A Guide to Friesian Horses
Wednesday 12 May 2010
The Friesian horse is a horse breed that originates in Friesland which is a province of the Netherlands. The breed’s conformation resembles that of a light draft horse however Friesians are incredibly graceful and nimble for their size. It is strongly believed that Friesian horses were used as war horses in continental Europe throughout the Middle Ages. The Friesian horse was used during war in the Middle Ages because of their strength which enabled them to carry knights in armour.
The Friesian horse breed has nearly become extinct a few times but not the modern day Friesian horses are growing in popularity and numbers. Friesian horses are now uses in harness, under the saddle and the breed has been introduced to dressage.

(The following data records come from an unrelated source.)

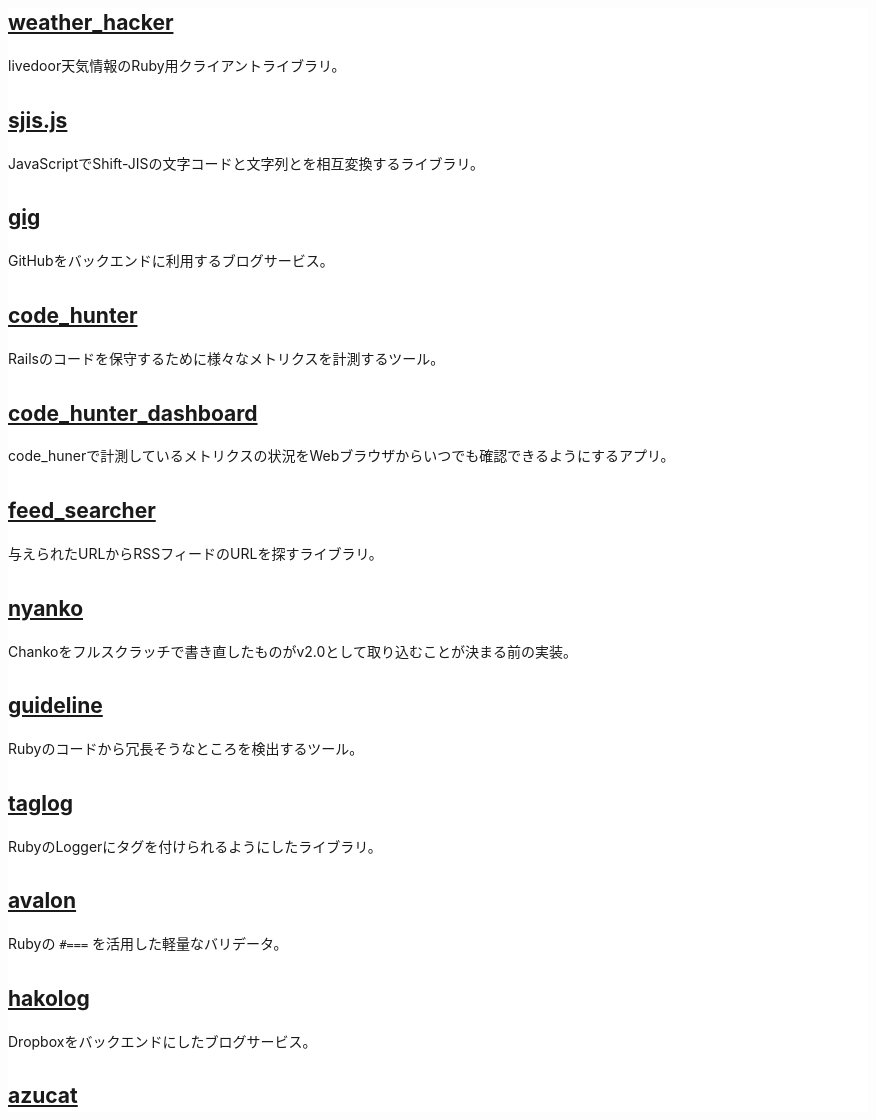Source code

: ## [weather_hacker](https://github.com/r7kamura/weather_hacker)

livedoor天気情報のRuby用クライアントライブラリ。

## [sjis.js](https://github.com/r7kamura/sjis.js)

JavaScriptでShift-JISの文字コードと文字列とを相互変換するライブラリ。

## [gig](https://github.com/r7kamura/gig)

GitHubをバックエンドに利用するブログサービス。

## [code_hunter](https://github.com/r7kamura/code_hunter)

Railsのコードを保守するために様々なメトリクスを計測するツール。

## [code_hunter_dashboard](https://github.com/r7kamura/code_hunter_dashboard)

code_hunerで計測しているメトリクスの状況をWebブラウザからいつでも確認できるようにするアプリ。

## [feed_searcher](https://github.com/fastladder/feed_searcher)

与えられたURLからRSSフィードのURLを探すライブラリ。

## [nyanko](https://github.com/r7kamura/nyanko)

Chankoをフルスクラッチで書き直したものがv2.0として取り込むことが決まる前の実装。

## [guideline](https://github.com/r7kamura/guideline)

Rubyのコードから冗長そうなところを検出するツール。

## [taglog](https://github.com/r7kamura/taglog)

RubyのLoggerにタグを付けられるようにしたライブラリ。

## [avalon](https://github.com/r7kamura/avalon)

Rubyの `#===` を活用した軽量なバリデータ。

## [hakolog](https://github.com/r7kamura/hakolog)

Dropboxをバックエンドにしたブログサービス。

## [azucat](https://github.com/r7kamura/azucat)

The Friesian horse is more often than not recognised by its black coat and long, thick mane and tail. Friesian horses also have wavy and silky hair on their lower legs which is usually left untrimmed. Official Friesian horses for sale will rarely have any white markings and most Friesian registries will only accept a small star on their forehead for purebred registration.
Very rarely you can get chestnut Friesians but these are not usually accepted for registration in most cases. Friesians are quite large in size and average about 15.3 hands although they can range from about 14.2 hands to 17 hands.
Friesian horses are well known for their brisk high stepping trot and they have an active and willing temperament. A Friesian stallion or horse will carry itself with great elegance and presence. They have good bone structure and overall conformation which is known as a Baroque body type. Friesian horses ears are short, their necks arched, strong sloping shoulders, muscular bodies and a low-set tail. A Friesian horse has limbs which are short and strong in comparison to their bodies.
To be accepted as a Friesian stallion in the studbook and be used as breeding stock a Friesian stallion has to pass a rigorous process of approval.